**ENTRIES SUPPLIED:**
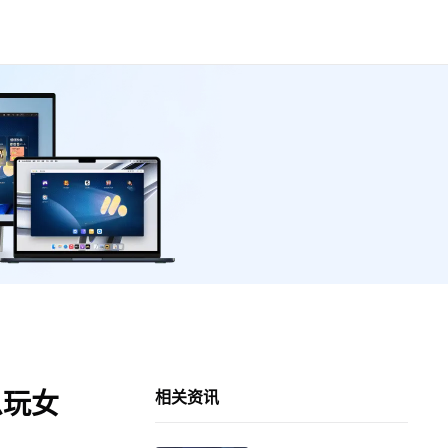
么玩女
相关资讯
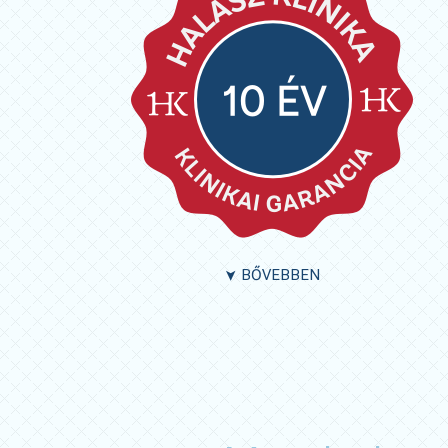
BŐVEBBEN
➤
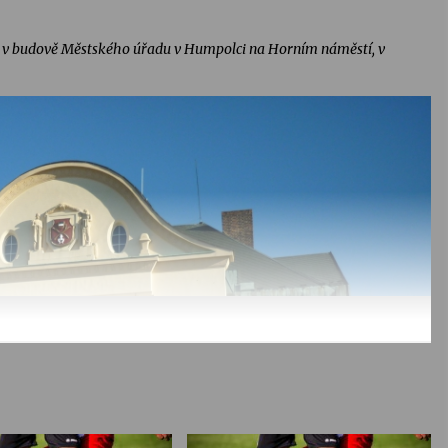
in v budově Městského úřadu v Humpolci na Horním náměstí, v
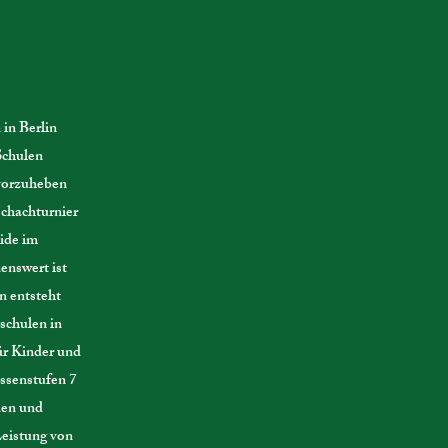
 in Berlin
Schulen
rvorzuheben
schachturnier
ide im
enswert ist
n entsteht
schulen in
ür Kinder und
ssenstufen 7
den und
Leistung von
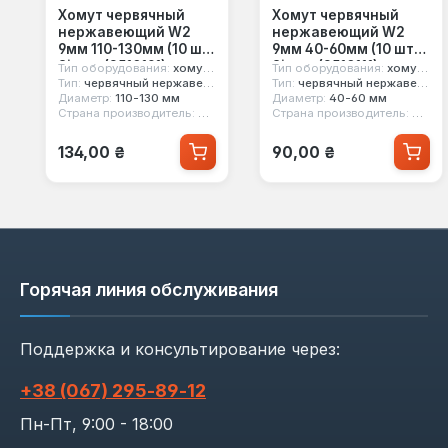
Хомут червячный
Хомут червячный
нержавеющий W2
нержавеющий W2
9мм 110-130мм (10 шт)
9мм 40-60мм (10 шт)
Sigma (2510191)
Sigma (2510111)
Тип оборудования:
хомут червячный
Тип оборудования:
хомут червячный
Тип:
червячный нержавеющий w2
Тип:
червячный нержавеющий w2
Диаметр:
110-130 мм
Диаметр:
40-60 мм
Страна производитель:
Китай
Страна производитель:
Китай
Обычная цена:
Обычная цена:
134,00 ₴
90,00 ₴
Горячая линия обслуживания
Поддержка и консультирование через:
+38 (067) 295‑89‑12
Пн-Пт, 9:00 - 18:00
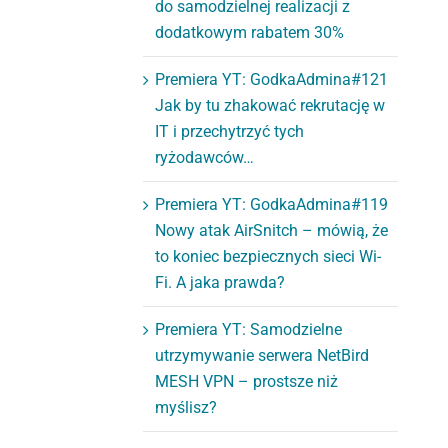
do samodzielnej realizacji z
dodatkowym rabatem 30%
Premiera YT: GodkaAdmina#121
Jak by tu zhakować rekrutację w
IT i przechytrzyć tych
ryżodawców…
Premiera YT: GodkaAdmina#119
Nowy atak AirSnitch – mówią, że
to koniec bezpiecznych sieci Wi-
Fi. A jaka prawda?
Premiera YT: Samodzielne
utrzymywanie serwera NetBird
MESH VPN – prostsze niż
myślisz?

**YOUR GOAL:** Tell me how many lines of the records include the word "GodkaAdmina", replying with the number alone.

**TASK SOLUTION:** 2